Cox oversaw the Army’s microbiology lab at Fort Ord in Monterey County. From there, he spent two years as a medical microbiologist at Stanford Hospital before starting his Anaerobe Systems company in 1978. Anaerobe, which Cox relocated to Morgan Hill in 1997, is the only one of its kind and ships 15,000 plates of Anaerobic bacteria per day to hospitals, universities, veterinary hospitals, pharmaceuticals and laboratories around the world, which use the matter for research, to diagnose diseases and to develop and test new drugs.
Wearing his long, white lab coat and glasses, the white-bearded, charismatic gentleman – who has mentored about 150 college and high school interns who regularly advance into prominent universities and careers – is equal parts scientist and inventor.
But the Morgan Hill resident is no stranger to agriculture either, having grown up on a farm in his native Texas. So it was not outside of his domain to delve into the dirt, inviting each of his 22 employees at Anaerobe to grow herbs and vegetables of their choice in his garden.
“It’s been a really incredible thing to tie the employees closer together. They advise each other on what’s working, what’s not working. So, it’s kind of been fun,” said Cox, who, on this particular afternoon, harvested some tomatoes – one of 35 different strands in his garden – and a bit of Swiss chard that he planned to use later in a steamed sea bass dish for dinner with his wife.
Dinner always includes produce from his garden, but the big-hearted genius doesn’t like to keep everything to himself and his family, which includes son, Steve, 31, an engineer who works with him at Anaerobe, and daughter, Laurie, 30, a soon-to-be graduate of NYU Medical School with a Ph.D in microbiology.

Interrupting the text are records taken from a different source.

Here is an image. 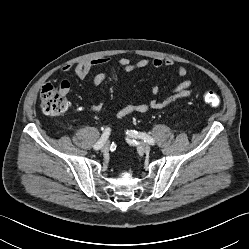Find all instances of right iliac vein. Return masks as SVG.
<instances>
[{"mask_svg":"<svg viewBox=\"0 0 249 249\" xmlns=\"http://www.w3.org/2000/svg\"><path fill=\"white\" fill-rule=\"evenodd\" d=\"M102 152H107L109 150V143L106 142L101 148Z\"/></svg>","mask_w":249,"mask_h":249,"instance_id":"obj_1","label":"right iliac vein"}]
</instances>
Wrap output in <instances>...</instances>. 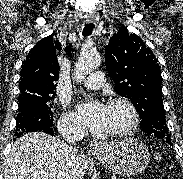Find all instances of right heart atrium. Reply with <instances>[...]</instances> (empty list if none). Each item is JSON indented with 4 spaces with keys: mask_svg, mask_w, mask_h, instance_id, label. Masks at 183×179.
I'll list each match as a JSON object with an SVG mask.
<instances>
[{
    "mask_svg": "<svg viewBox=\"0 0 183 179\" xmlns=\"http://www.w3.org/2000/svg\"><path fill=\"white\" fill-rule=\"evenodd\" d=\"M59 128L65 134L80 133L83 131L81 121L71 113H64L62 115Z\"/></svg>",
    "mask_w": 183,
    "mask_h": 179,
    "instance_id": "right-heart-atrium-1",
    "label": "right heart atrium"
}]
</instances>
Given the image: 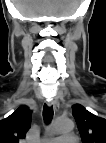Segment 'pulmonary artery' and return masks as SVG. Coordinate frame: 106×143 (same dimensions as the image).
Here are the masks:
<instances>
[{"label": "pulmonary artery", "instance_id": "1", "mask_svg": "<svg viewBox=\"0 0 106 143\" xmlns=\"http://www.w3.org/2000/svg\"><path fill=\"white\" fill-rule=\"evenodd\" d=\"M77 140V138L73 135H67L64 137H58V138H54L52 141L57 143V142H61V141H67V142H75Z\"/></svg>", "mask_w": 106, "mask_h": 143}]
</instances>
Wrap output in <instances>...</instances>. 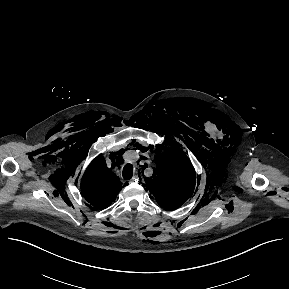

Rather, Cox wants everyone to share in the fruits of his labor. He also welcomes other home gardeners and farmers to visit Anaerobe and mimic his model of sustainability.
Along with his farm-to-table dinner in September, Cox plans to host intimate “education-based dinners” – although dates have not yet been scheduled for them – to pass along his vast knowledge and so visitors can “understand the importance of microbiology in the crop cycle.”